“Let’s start at the very beginning, a very good place to start.” – Do, Re, Mi, The Sound of Music
The Sound of Music was awesome. I loved the songs when I was young. It also introduced the negative and brutal effects of group-think as Liesle’s love interest, Kurt, goes from (what she perceives as) a romantic, smitten, 16 year-old boy to a Nazi soldier intent on hunting her and her family down. Yeh. Not cool. So what gave?
The protagonist in the movie, the fun-loving, lyrical, bound-to-fail nun Maria, proposed the very beginning for learning music was the notes: “A, B, C….”, she sung.
So what’s the foundation of family violence? That’s a hard question. The educator in me wants to first describe family violence to you, or explain power dynamics and control tactics; but the systems-thinker in me warns that everything flows from a solid foundation. Seeing as this is a puzzle, we’re not looking at a single source for our foundation: multiple pieces form a good foundation, chief among them, corner pieces.
Channeling my inner-Maria, I’m going to propose that one of the corner pieces is attachment theory. Why? Because one of the essential characteristics of family violence is relational behaviour gone abusive/ violent; and to understand relational behaviour, we need to start with attachment theory.
While the title of this blog seeks to solve the issue of family violence, I intend this to include intimate partner violence.
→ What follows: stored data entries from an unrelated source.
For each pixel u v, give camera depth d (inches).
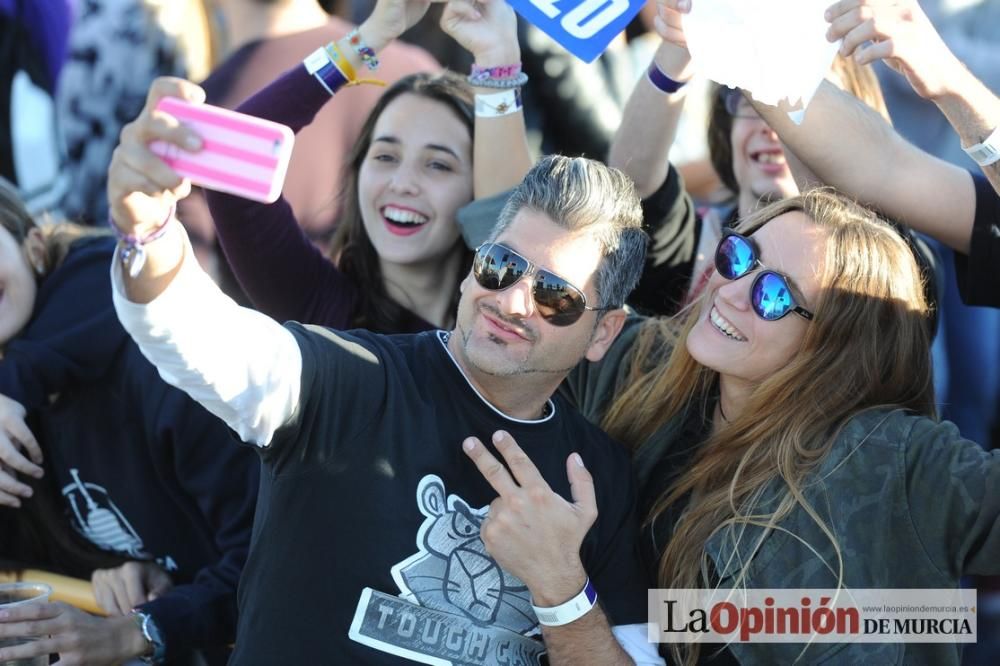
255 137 63.0
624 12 87.3
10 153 162.7
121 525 109.9
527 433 86.4
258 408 74.2
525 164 111.8
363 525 80.2
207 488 104.0
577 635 83.4
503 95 109.5
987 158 88.9
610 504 91.3
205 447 103.7
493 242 84.6
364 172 115.6
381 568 80.2
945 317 142.9
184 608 101.0
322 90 103.0
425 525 81.7
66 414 107.9
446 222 114.7
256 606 81.0
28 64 162.4
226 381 71.0
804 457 90.0
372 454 80.9
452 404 85.1
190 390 71.2
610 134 148.9
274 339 75.3
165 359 68.8
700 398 100.0
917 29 84.2
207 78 133.3
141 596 107.7
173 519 108.5
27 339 107.5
Intimate partners do not always fall within the definition of ‘family’, depending on how you define the term. The thing intimate partner violence and family violence have in common is that the abuse and/or violence is perpetrated against or between attachment figures, loved ones between whom attachment bonds have formed. (I promise I’ll elaborate upon what this means over a couple of posts!) To this end, it’s important to treat both family violence and intimate partner violence as attachment-informed violence.
I’m not a mental health professional, but as a mediator, I am required to learn a variety of family relations principles from a mental health practitioner; and my work requires me to engage with family dynamics. A lot. So below is what I think I know. (If you’re a mental health practitioner and can clarify, let me know and help me grow in the comments below! (… Sorry, I couldn’t help myself.)
Attachment theory espouses that human beings develop “deep and enduring emotional bond[s] that [connect] one person to another across time and space”. Imagine an invisible beam that connects you to your loved ones, no matter where they are geographically, when in time the bond began, or whether they’re even living any more. The bond endures beyond time and space. (Seriously though, the Trekkie in me is kind of loving trying to figure out how to beam to one another…it's too bad that I’m well below a mediocre physicist.)
Our language, culture, and stories evidence our understanding of these bonds and their ability to transcend time and space. Watching a movie about an “old flame”? The relationship may have petered out, but the bond persists even if it is no longer nurtured. The re-connection between old love birds is the bond being reactivated, because though the relationship ended, the bond didn’t. Thinking about how Moana’s grandmother shows up as a spirit animal when she’s most in need of emotional nourishment? Yep, Moana was totally drawing on the energy that comes from the bond that endures past death. The Lion King viewed from the perspective of attachment bonds gives us loads to chew on, (I’ll lay it out in a little more detail in a future post), as does any story about grief and connecting with loved ones who have passed on. I know you know the stories, and if you stick with me, I’ll explain the attachment theory underlying these compelling, blockbuster-hit plot-lines in my next few posts.
We’ll return to Kurt and Liesel soon enough. But first, we need to understand attachment theory to get to the heart of the matter. Why? Because the connection between people or characters, (queue that visual of the beam again) can be stable or unstable. Attachment theory gives us a lens through which we can assess the stability of the connection and how different types of instability inform family and intimate partner violence.